Debate around stablecoin rewards has intensified as the U.S. Senate Banking Committee prepares for a key markup vote on a sweeping crypto market structure bill expected later this month. The discussion has brought renewed focus on whether platforms should be allowed to offer yield like incentives to users holding stablecoins. Crypto industry advocates argue that the issue was already addressed under recent stablecoin legislation and reopening it now could introduce regulatory uncertainty at a critical moment for digital dollar infrastructure. Executives from major crypto firms have warned that limiting stablecoin rewards could slow onchain adoption and weaken the competitiveness of U.S. based platforms. At the center of the dispute is whether such incentives resemble bank deposits or represent a new category of digital financial products tied to blockchain settlement rather than traditional lending models.
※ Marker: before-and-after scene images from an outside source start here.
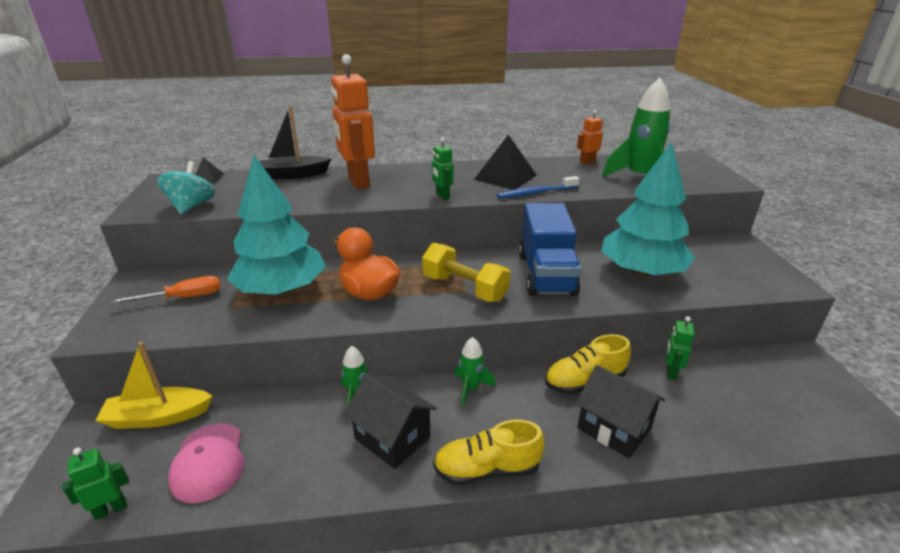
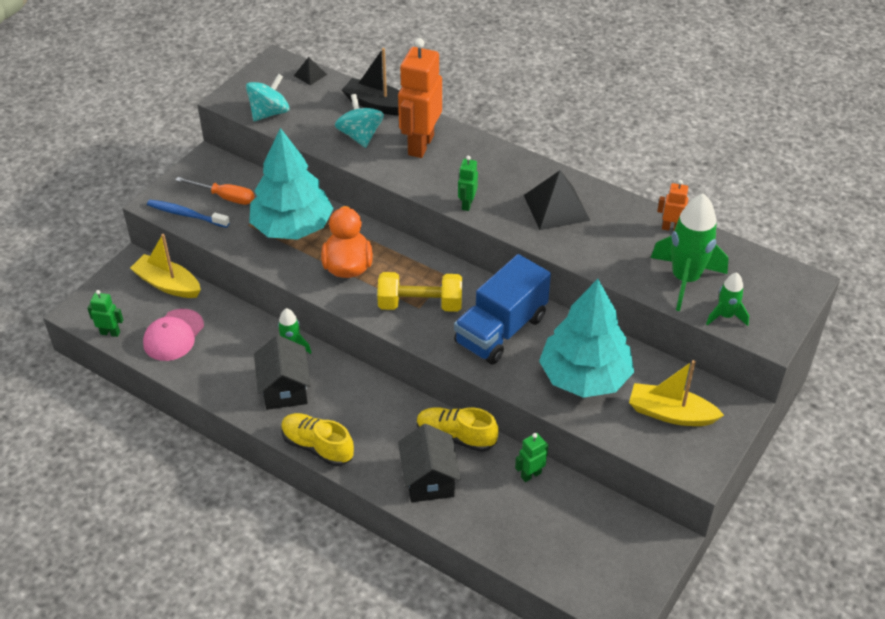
camera: 40 degrees right, 15 degrees up
yellow dumbbell [422,243,510,302] -> yellow dumbbell turned 75 degrees counterclockwise [377,272,462,312]
green rocket [454,337,496,406] -> green rocket moved to [706,272,749,326]
blue toothbrush [497,176,580,199] -> blue toothbrush moved to [147,200,230,228]
none -> turquoise spinning top [335,94,384,148]
none -> yellow boat [629,360,724,426]

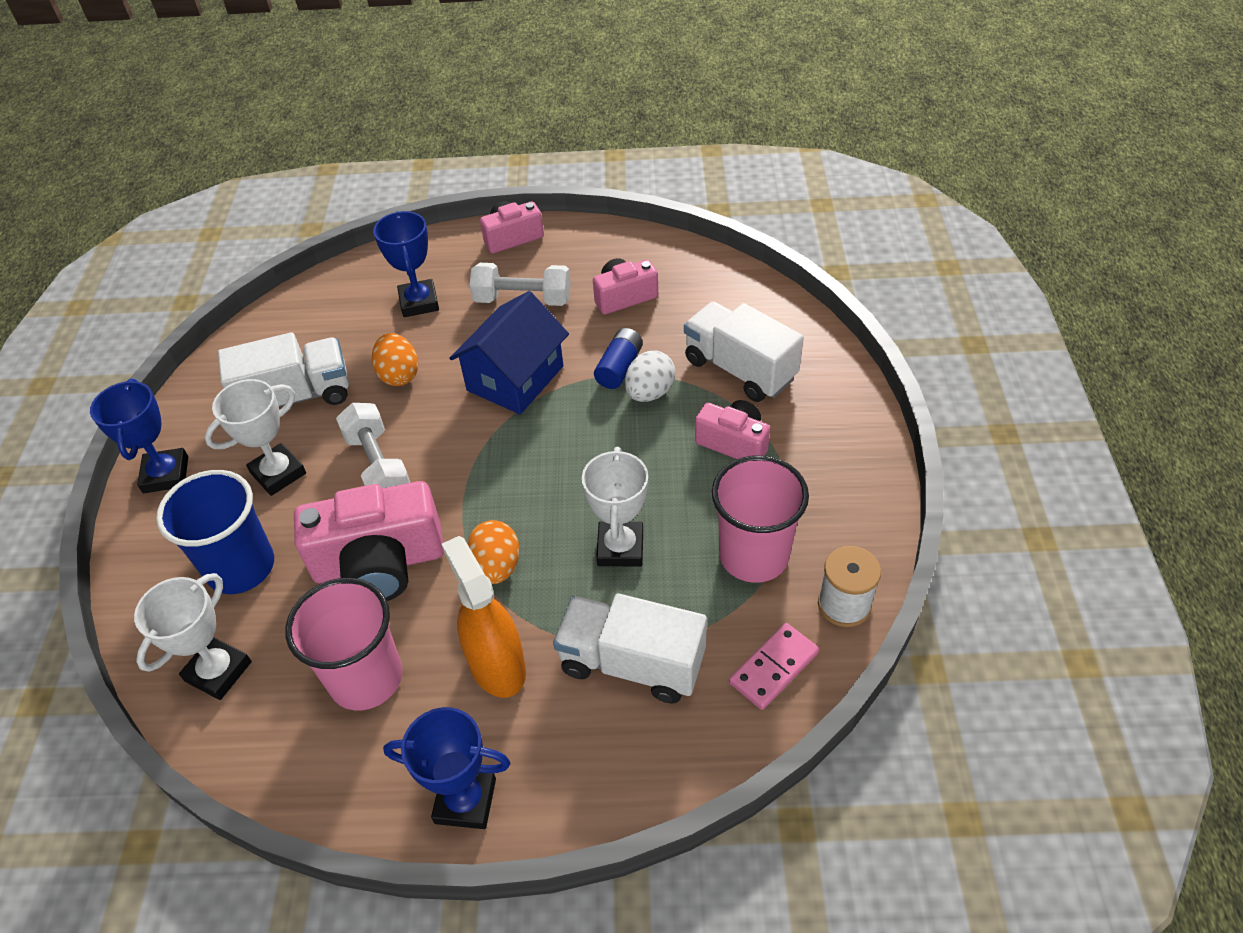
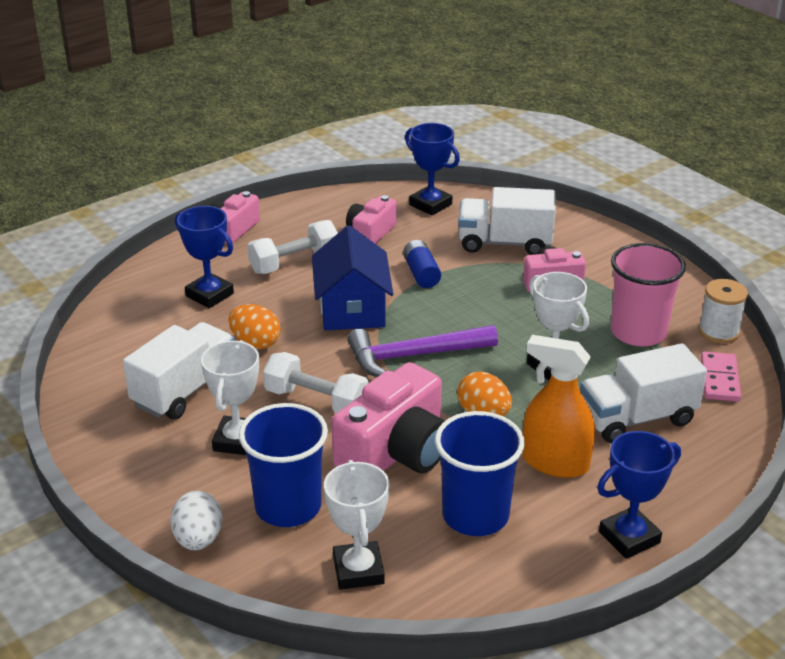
camera: 40 degrees left, 15 degrees down
blue trophy [90,379,188,493] -> blue trophy moved to [405,123,460,215]
pink cup [285,578,403,710] -> blue cup [435,411,525,536]
white egg [625,351,675,402] -> white egg moved to [170,491,222,550]
none -> purple hammer [347,325,498,377]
Opposition has come from parts of the traditional banking sector, with groups such as the American Bankers Association warning lawmakers that stablecoin rewards could encourage customers to move funds away from local banks. Community banking representatives have argued that this shift may reduce deposits that support small business and regional lending. Crypto policy leaders counter that stablecoins operate under a different risk structure and should not be constrained by rules designed for legacy institutions. Coinbase Chief Policy Officer Faryar Shirzad has publicly stated that Congress already settled the matter in prior legislation, cautioning that renewed restrictions could undermine confidence in U.S. dollar based stablecoins as commerce increasingly moves onchain.
The issue has become a focal point in broader negotiations surrounding the market structure bill, with lawmakers signaling that stablecoin rewards will need to be addressed directly in any final text. The Digital Chamber has been actively engaging with Senate offices, emphasizing the need for regulatory parity between banks and crypto firms. Meetings involving pro crypto senators have reportedly covered topics ranging from ethics standards to decentralized finance oversight, highlighting how interconnected the debate has become. Senate Banking Committee Chair Tim Scott has hosted discussions aimed at finding common ground, though details remain limited. Industry participants expect lobbying efforts to intensify in Washington as stakeholders push for clarity ahead of the vote.